[Dataset excerpts — start]
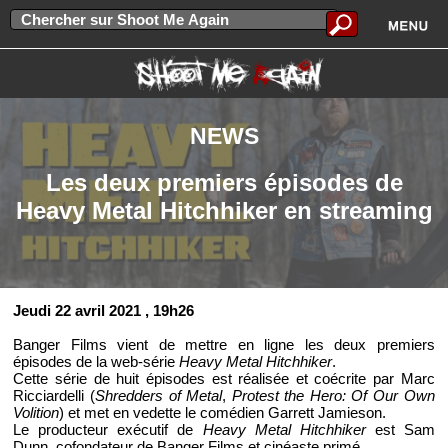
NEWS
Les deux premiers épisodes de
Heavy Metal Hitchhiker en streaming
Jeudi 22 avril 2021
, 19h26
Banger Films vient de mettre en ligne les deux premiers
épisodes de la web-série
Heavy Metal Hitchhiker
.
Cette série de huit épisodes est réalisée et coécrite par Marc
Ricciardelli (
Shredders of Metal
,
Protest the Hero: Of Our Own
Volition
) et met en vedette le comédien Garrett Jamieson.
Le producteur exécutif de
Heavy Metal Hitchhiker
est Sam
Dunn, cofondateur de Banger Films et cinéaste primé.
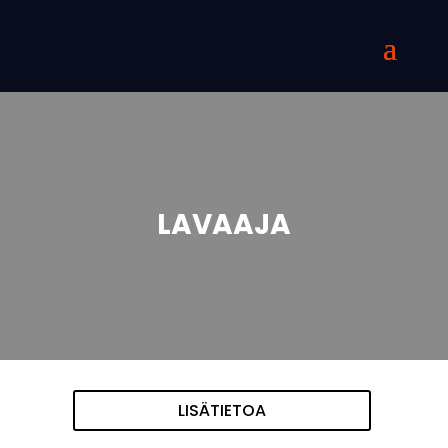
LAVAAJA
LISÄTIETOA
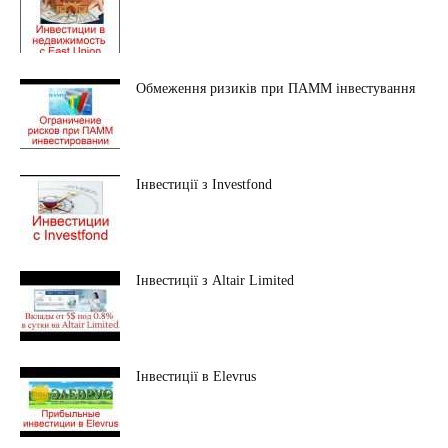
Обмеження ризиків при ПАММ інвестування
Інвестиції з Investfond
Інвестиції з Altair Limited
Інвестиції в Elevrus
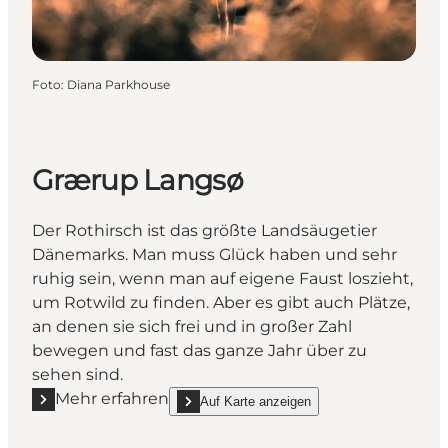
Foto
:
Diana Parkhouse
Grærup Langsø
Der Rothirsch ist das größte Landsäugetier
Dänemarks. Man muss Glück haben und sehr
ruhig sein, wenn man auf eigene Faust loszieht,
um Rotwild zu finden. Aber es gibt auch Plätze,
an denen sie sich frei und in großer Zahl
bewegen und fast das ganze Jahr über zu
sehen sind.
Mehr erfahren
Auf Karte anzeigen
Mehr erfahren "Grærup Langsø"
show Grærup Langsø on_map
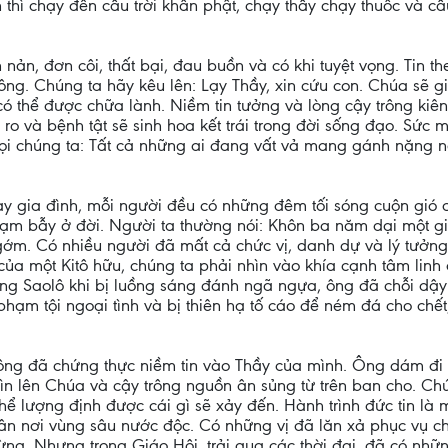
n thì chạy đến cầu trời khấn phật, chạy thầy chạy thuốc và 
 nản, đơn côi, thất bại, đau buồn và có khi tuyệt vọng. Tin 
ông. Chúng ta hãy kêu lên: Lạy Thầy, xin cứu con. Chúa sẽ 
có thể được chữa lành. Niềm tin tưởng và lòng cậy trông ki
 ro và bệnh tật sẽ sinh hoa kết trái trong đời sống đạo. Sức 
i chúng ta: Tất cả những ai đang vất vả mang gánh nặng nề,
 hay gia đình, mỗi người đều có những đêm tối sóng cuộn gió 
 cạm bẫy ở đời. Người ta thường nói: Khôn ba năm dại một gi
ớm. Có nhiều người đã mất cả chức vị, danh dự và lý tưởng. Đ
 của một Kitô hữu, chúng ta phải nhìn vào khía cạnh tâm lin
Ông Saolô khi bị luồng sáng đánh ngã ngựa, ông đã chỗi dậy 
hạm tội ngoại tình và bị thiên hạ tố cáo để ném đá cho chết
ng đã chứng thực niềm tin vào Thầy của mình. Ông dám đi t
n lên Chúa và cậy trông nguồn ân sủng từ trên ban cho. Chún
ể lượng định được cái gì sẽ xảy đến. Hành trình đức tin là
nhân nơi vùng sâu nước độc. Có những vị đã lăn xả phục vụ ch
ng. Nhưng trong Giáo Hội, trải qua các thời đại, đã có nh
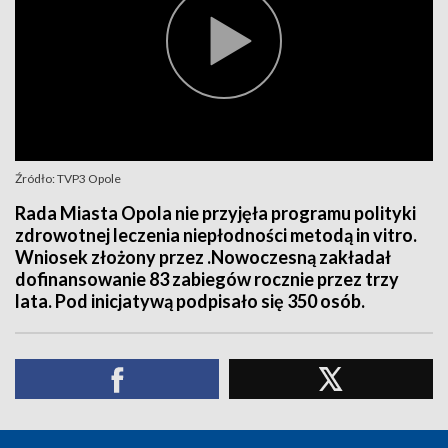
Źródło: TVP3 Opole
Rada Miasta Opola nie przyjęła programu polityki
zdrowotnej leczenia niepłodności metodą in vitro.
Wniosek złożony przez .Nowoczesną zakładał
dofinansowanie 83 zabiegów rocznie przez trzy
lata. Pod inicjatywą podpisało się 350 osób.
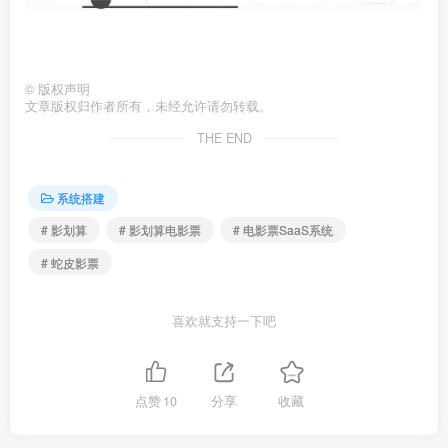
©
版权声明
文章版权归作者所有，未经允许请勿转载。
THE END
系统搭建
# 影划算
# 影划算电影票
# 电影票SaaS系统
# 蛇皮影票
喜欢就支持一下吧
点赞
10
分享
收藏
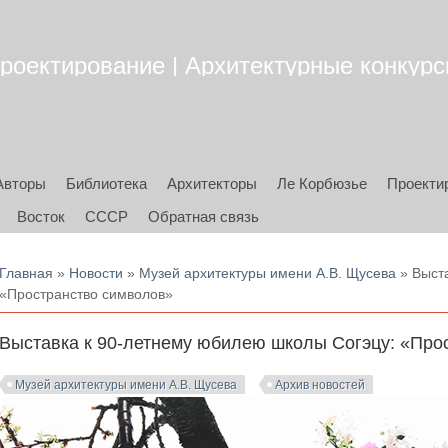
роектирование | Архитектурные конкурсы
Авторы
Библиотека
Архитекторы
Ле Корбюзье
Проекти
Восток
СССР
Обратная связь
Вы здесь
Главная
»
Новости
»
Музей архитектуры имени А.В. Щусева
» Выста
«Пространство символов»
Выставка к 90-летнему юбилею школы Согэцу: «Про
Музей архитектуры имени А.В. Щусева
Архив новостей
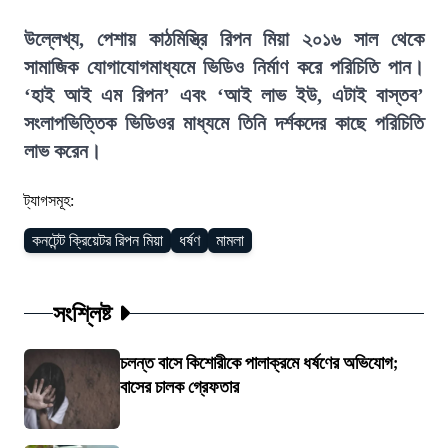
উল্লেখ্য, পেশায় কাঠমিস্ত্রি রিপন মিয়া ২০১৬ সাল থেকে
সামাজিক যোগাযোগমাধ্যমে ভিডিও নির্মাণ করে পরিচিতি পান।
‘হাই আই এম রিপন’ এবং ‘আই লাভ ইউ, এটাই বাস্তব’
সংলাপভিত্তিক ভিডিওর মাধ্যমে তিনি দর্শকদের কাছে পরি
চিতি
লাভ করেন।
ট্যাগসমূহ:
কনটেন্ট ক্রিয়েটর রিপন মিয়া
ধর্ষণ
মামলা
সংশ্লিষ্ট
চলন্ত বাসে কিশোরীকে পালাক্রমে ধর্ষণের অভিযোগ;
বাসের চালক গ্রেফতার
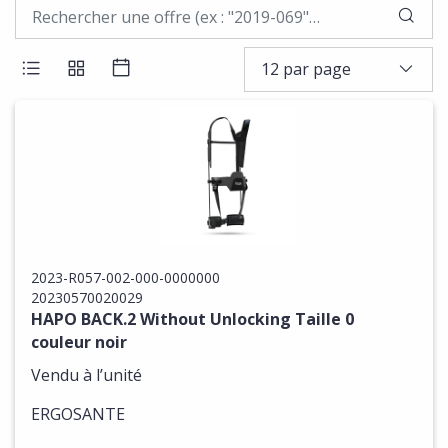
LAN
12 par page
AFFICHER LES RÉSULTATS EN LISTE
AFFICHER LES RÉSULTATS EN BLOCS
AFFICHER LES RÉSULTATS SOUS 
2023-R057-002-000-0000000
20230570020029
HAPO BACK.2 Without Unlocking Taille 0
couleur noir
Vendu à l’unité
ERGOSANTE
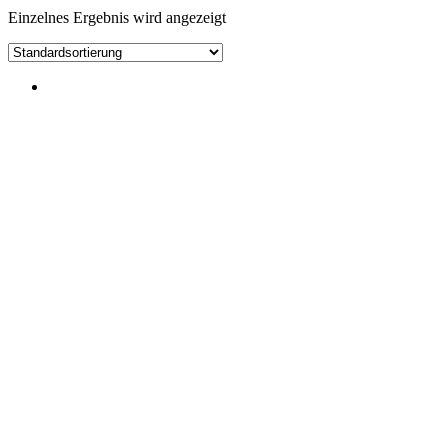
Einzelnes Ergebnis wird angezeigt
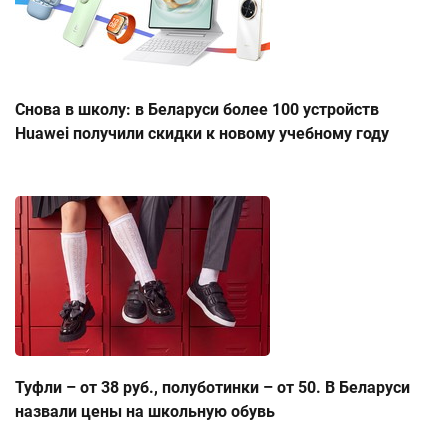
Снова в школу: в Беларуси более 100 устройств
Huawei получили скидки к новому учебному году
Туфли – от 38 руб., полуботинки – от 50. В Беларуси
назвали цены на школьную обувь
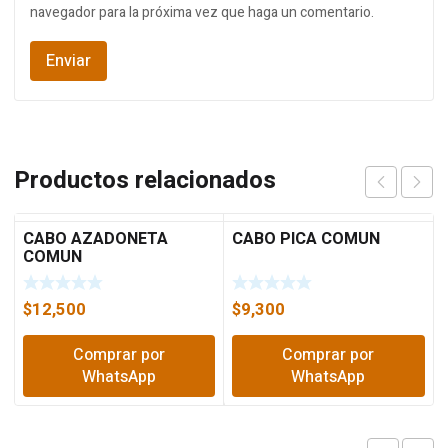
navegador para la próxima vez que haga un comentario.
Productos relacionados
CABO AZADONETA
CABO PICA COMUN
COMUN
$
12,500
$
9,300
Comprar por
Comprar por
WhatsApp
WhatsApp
[Dataset excerpts — finish]
> [Action item]: Search the records for the word "przez". Copy every line that has it.

> [Finished task]:
Wniosek złożony przez .Nowoczesną zakładał
dofinansowanie 83 zabiegów rocznie przez trzy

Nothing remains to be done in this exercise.